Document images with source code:
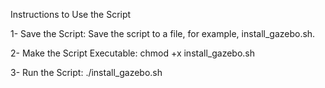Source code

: Instructions to Use the Script


1- Save the Script: 
Save the script to a file, for example, install_gazebo.sh.


2- Make the Script Executable:
chmod +x install_gazebo.sh


3- Run the Script:
./install_gazebo.sh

Task objective: Whichever lines of the records above hold the word "Save" should all be copied out.

Output of the task:
1- Save the Script: 
Save the script to a file, for example, install_gazebo.sh.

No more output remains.